Job 1:
From the B-tree index extract, return the passage between "Execution Plan" and "OF 'TEST_RANDOM' (Cost=4 Card=1 Bytes=34)", inclusive.
Job 2:
In the B-tree index extract, why does the clustering factor not affect the equality predicate queries?

Extract provided:
<<<<

Step 2B (on TEST_RANDOM)

Now, as in Step 1B, we will drop the bitmap index and create a B-tree index on the EMPNO culumn.

 
 SQL> drop index RANDOM_EMPNO_BMX;
 
 Index dropped.
 
 SQL> create index random_empno_idx on test_random(empno);
 
 Index created.
 
 SQL> analyze table test_random compute statistics for table for all indexes for all indexed columns;
 
 Table analyzed.
 
 SQL> select substr(segment_name,1,30) segment_name, bytes/1024/1024 "Size in MB"
 2 from user_segments
 3 where segment_name in ('TEST_RANDOM','RANDOM_EMPNO_IDX');
 
 SEGMENT_NAME Size in MB
 ---------------------------------- ---------------
 TEST_RANDOM 50
 RANDOM_EMPNO_IDX 18
 
 SQL> select index_name, clustering_factor from user_indexes;
 
 INDEX_NAME CLUSTERING_FACTOR
 ---------------------------------- ----------------------------------
 RANDOM_EMPNO_IDX 999830
 

This table shows that the size of the index is equal to the size of this index on TEST_NORMAL table but the clustering factor is much nearer to the number of rows, which makes this index inefficient for range predicate queries (which we'll see in Step 4). This clustering factor will not affect the equality predicate queries because the rows have 100-percent distinct values and the number of rows per key is 1.

Now let's run the queries with equality predicates and the same set of values.

 
 SQL> select * from test_random where empno=&empno;
 Enter value for empno: 1000
 old 1: select * from test_random where empno=&empno
 new 1: select * from test_random where empno=1000
 
 Elapsed: 00:00:00.01
 
 Execution Plan
 ----------------------------------------------------------
 0 SELECT STATEMENT Optimizer=CHOOSE (Cost=4 Card=1 Bytes=34)
 1 0 TABLE ACCESS (BY INDEX ROWID) OF 'TEST_RANDOM' (Cost=4 Card=1 Bytes=34)
 2 1 INDEX (RANGE SCAN) OF 'RANDOM_EMPNO_IDX' (NON-UNIQUE) (Cost=3 Card=1)
 
 Statistics
 ----------------------------------------------------------
 0 recursive calls
 0 db block gets
 5 consistent gets
 0 physical reads
 0 redo size
 515 bytes sent via SQL*Net to client
 499 bytes received via SQL*Net from client
 2 SQL*Net roundtrips to/from client
 0 sorts (memory)
 0 sorts (disk)

>>>>

Listed records:
<<<<

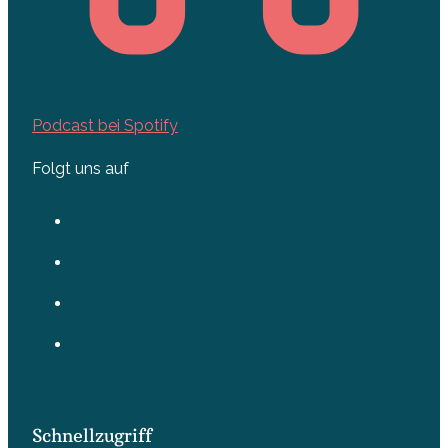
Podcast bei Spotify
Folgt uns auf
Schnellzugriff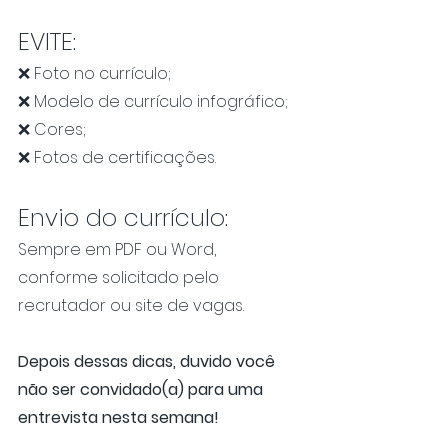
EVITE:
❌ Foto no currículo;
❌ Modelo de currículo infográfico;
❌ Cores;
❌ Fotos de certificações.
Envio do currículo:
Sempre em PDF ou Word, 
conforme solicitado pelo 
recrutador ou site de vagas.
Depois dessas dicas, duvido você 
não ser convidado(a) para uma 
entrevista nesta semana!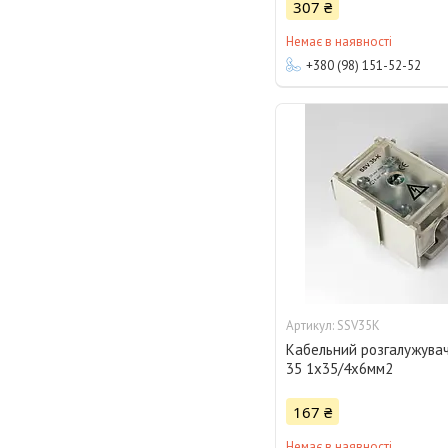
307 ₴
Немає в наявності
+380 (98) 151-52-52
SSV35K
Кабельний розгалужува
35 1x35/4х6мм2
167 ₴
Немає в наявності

>>>>
<<<<

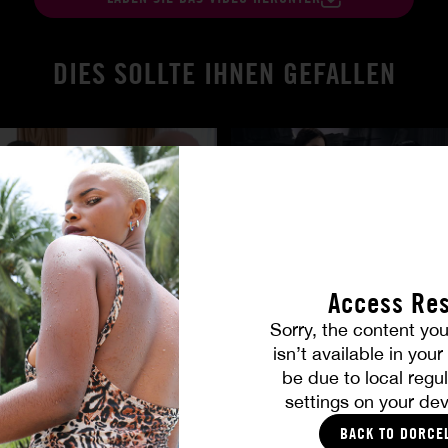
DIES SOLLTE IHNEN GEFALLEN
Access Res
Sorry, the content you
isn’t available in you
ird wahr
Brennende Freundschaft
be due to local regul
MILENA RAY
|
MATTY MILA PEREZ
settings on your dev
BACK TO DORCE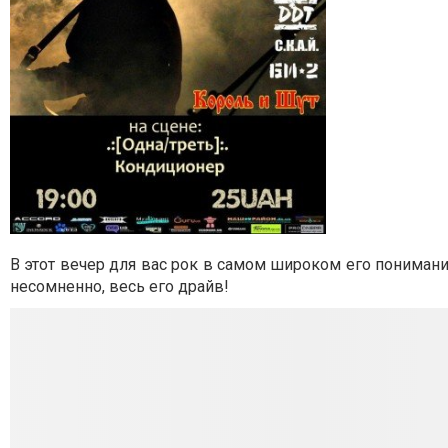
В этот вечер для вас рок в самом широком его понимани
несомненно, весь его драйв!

>>>>
<<<<

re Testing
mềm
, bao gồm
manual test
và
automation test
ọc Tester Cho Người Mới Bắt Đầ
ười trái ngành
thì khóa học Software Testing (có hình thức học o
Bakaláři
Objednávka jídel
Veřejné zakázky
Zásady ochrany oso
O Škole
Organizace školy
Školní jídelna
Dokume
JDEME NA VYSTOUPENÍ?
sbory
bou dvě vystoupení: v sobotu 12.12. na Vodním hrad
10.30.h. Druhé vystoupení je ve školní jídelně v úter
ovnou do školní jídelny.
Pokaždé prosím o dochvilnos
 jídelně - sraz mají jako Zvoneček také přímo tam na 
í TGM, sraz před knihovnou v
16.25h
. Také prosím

>>>>

Task solution 1:
Execution Plan
 ----------------------------------------------------------
 0 SELECT STATEMENT Optimizer=CHOOSE (Cost=4 Card=1 Bytes=34)
 1 0 TABLE ACCESS (BY INDEX ROWID) OF 'TEST_RANDOM' (Cost=4 Card=1 Bytes=34)

Task solution 2:
The rows have 100-percent distinct values, and the number of rows per key is 1.